Cabrear a alguien es, según la Academia, “enfadar, amostazar, poner a
alguien malhumorado o receloso”. En otras palabras, debilitarle, dejarle
indefenso y a merced de cualquier oportuna manipulación. Más curiosa es
la etimología que da la RAE para “cabreo”, voz que hace venir del bajo
latín capibrevium, y a su vez del latín caput, cabeza, y brevis,
pequeña. Como los jíbaros, el cabreo nos reduce la cabeza al tamaño de
la de un niño con una rabieta. Su significado no es menos sugerente:
“documento en que el enfiteuta hace constar el reconocimiento de los
derechos del señor directo”. Por paradójico que parezca, es posible que
en el cabreo haya más de sumisión que de insurrección. El que sólo se
cabrea es que ya se ha resignado a creer que no puede cambiar nada.

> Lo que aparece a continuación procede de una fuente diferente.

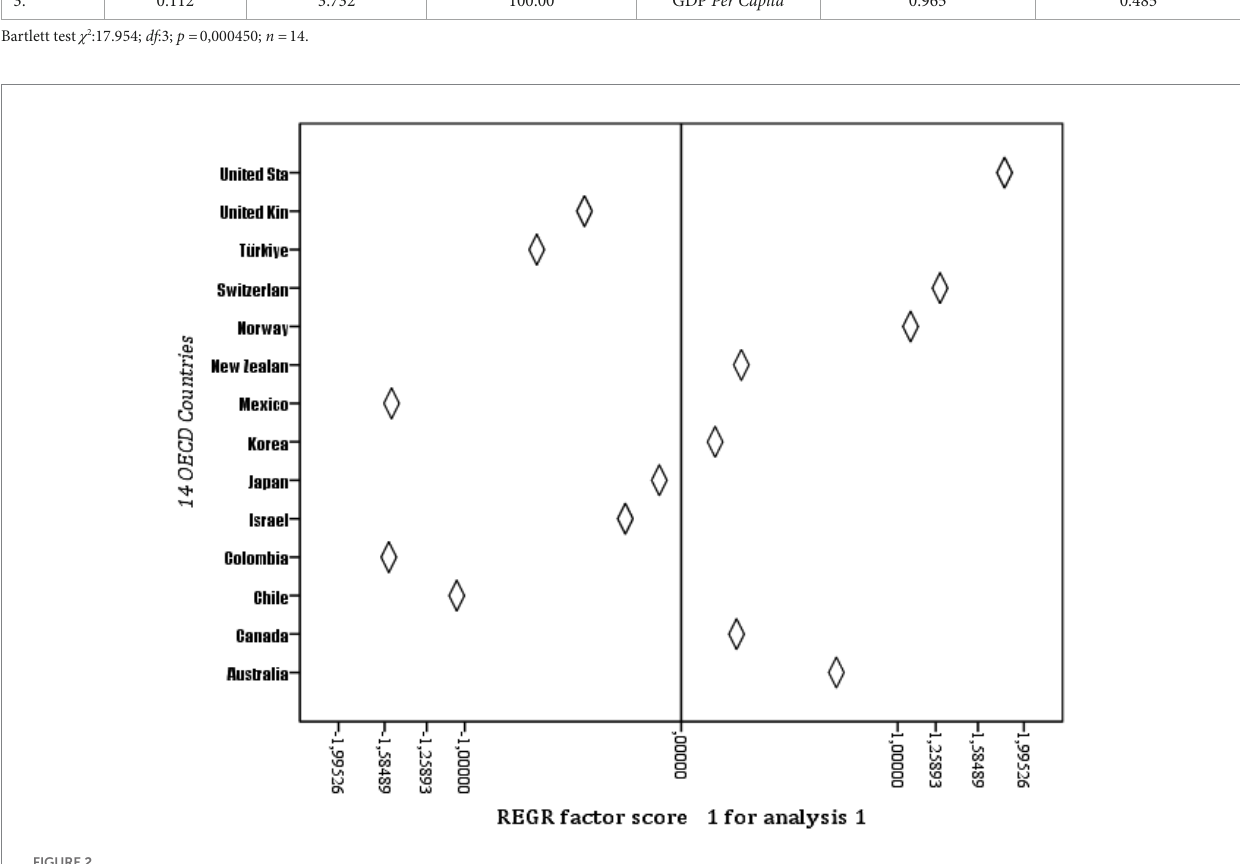
TABLE 3 Distances of variables according to Factor 1 and priority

En este sentido, es de notar lo que dice en cuanto al enfado el Corominas (el petit, que no tiene uno posibles para el completo), pues afirma que procede del gallegoportugués, “donde enfadarse significaba en la Edad Media 'desalentarse'” y “parece ser derivado de fado
‘hado’, ‘destino, especialmente el desfavorable’, probablemente en el
sentido de ‘entregarse a la fatalidad’, ‘ceder a ella y disculparse con
ella’”.
Nos cabreamos por lo que no tiene remedio y
no podemos cambiar, como cuando la lluvia nos sorprende sin paraguas,
pero la política no es un una fatalidad meteorológica a la que debamos
resignarnos: está en nuestras manos.
En efecto, mucho
hay de rendición en el enfado y en el cabreo, pero, tras años viviendo
en Madrid, dudo que haya tanto de conciencia que se dirige a la acción
colectiva. Son los eternos y folclóricos cabreados madrileños quienes
acaban dando mayorías al PP. Quien se cabrea lo hace en nombre propio y
sólo en lo que le concierne, como dice Isaac Rosa: se cabrea por el
retraso del metro, no tanto por los recortes en Sanidad o Educación, “ya
que la mayoría no pisa un ambulatorio ni un hospital con frecuencia. Y
en cuanto a los recortes educativos, sus efectos más graves tardarán
años en verse”. En ese sentido, el cabreo abrevia la cabeza, porque deja
ver sólo lo inmediato y lo que le perjudica a cada uno.
La toma de conciencia, la acción dirigida a la transformación de la
sociedad, debe ser racional, porque si sólo es un cabreo, bien porque
tarda el metro, bien porque la ley limita la longitud de la capa, se
convierte en una rabieta, un motín que puede ser manejado por otros en
servicio de sus propios intereses.
No te cabrees,
organízate. No te indignes, rebélate. No te enfades, porque es rendirse,
levántate y ponte a trabajar fría y eficazmente. Sine ira et studio, como recomendaba Tácito, y con alegría, como exigía Kafka: “la alegría es nuestro deber diario”.